Data extracted from a collection:
-=-=-
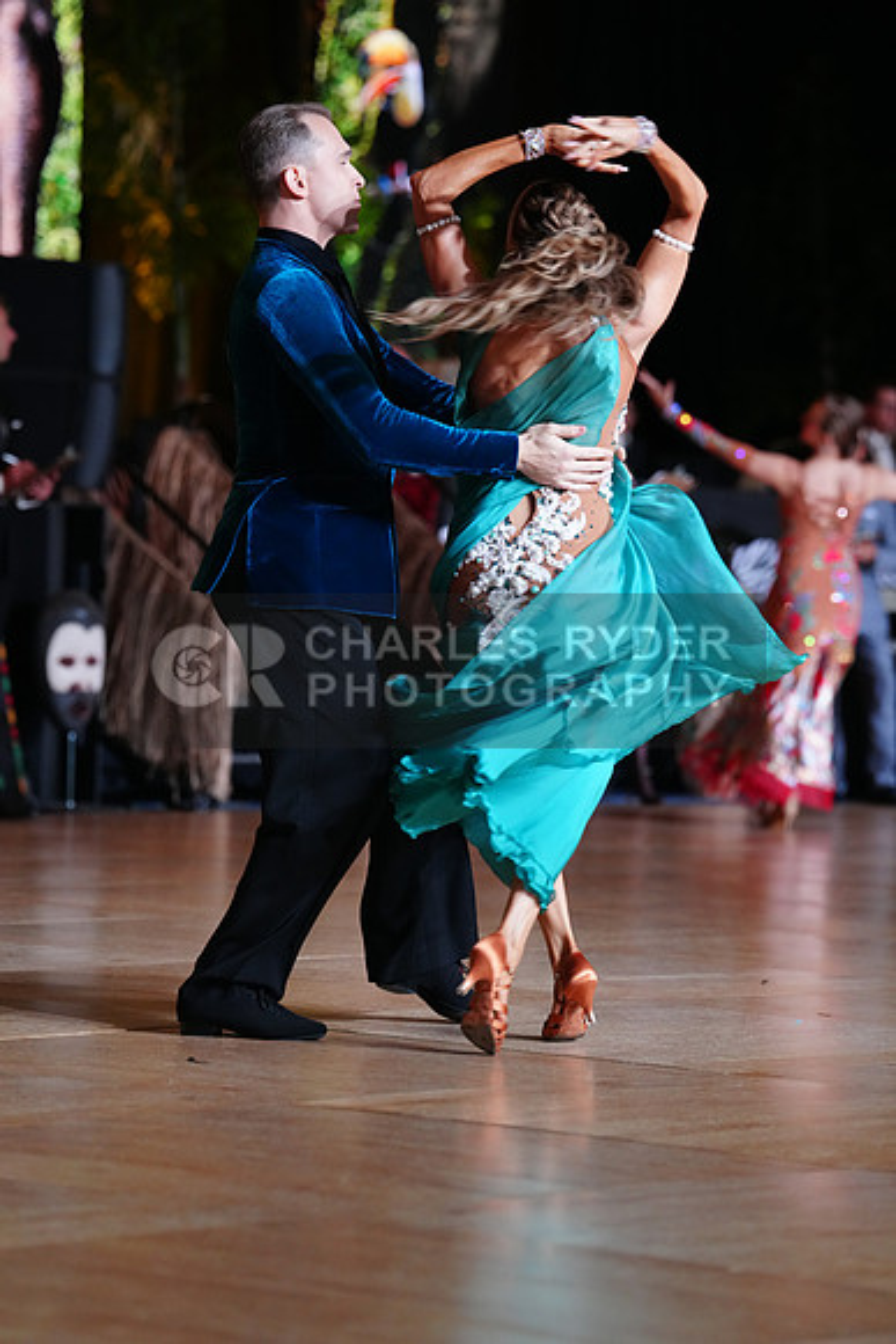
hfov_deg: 8.9
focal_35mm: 155
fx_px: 5783
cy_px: 672
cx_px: 448
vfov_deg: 13.2
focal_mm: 155
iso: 4000
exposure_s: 1/400
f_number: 4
-=-=-
Directions: What is needed is an exact copy of the data, with the pictures removed.

Solution for this task:
hfov_deg: 8.9
focal_35mm: 155
fx_px: 5783
cy_px: 672
cx_px: 448
vfov_deg: 13.2
focal_mm: 155
iso: 4000
exposure_s: 1/400
f_number: 4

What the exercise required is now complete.